__WHAT YOU NEED TO DO__.
Scan the material for the word "none", and copy each line where it shows up.

__DATA__.
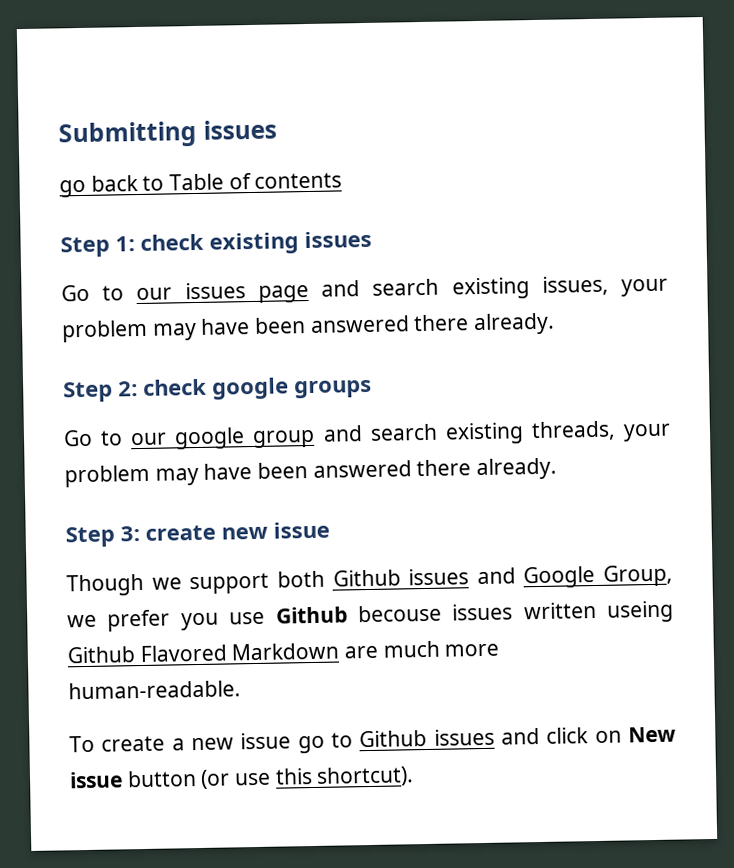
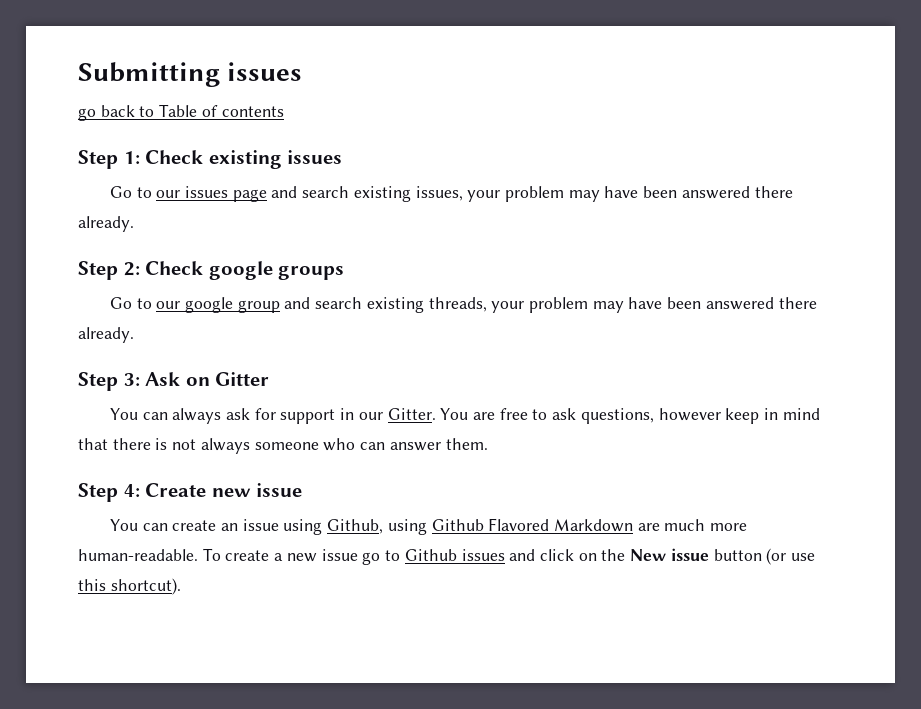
[140,233,204,251] check -> [145,150,204,164] Check
[143,378,207,396] check -> [145,261,204,275] Check
[145,521,330,541] [66,564,673,597] [67,600,674,632] create new issue // Though we support both Github issues and Google Group, we prefer you use Github becouse issues written useing -> [145,372,270,386] [109,408,820,424] [78,438,488,454] [78,483,303,502] [109,519,427,535] Ask on Gitter // You can always ask for support in our Gitter. You are free to ask questions, however keep in mind that there is not always someone who can answer them. // Step 4: Create new issue // You can create an issue using Github, using
(241, 690) // -> (198, 555) none
(622, 737) none -> [601,549,626,561] the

__TASK RESULT__.
(241, 690) // -> (198, 555) none
(622, 737) none -> [601,549,626,561] the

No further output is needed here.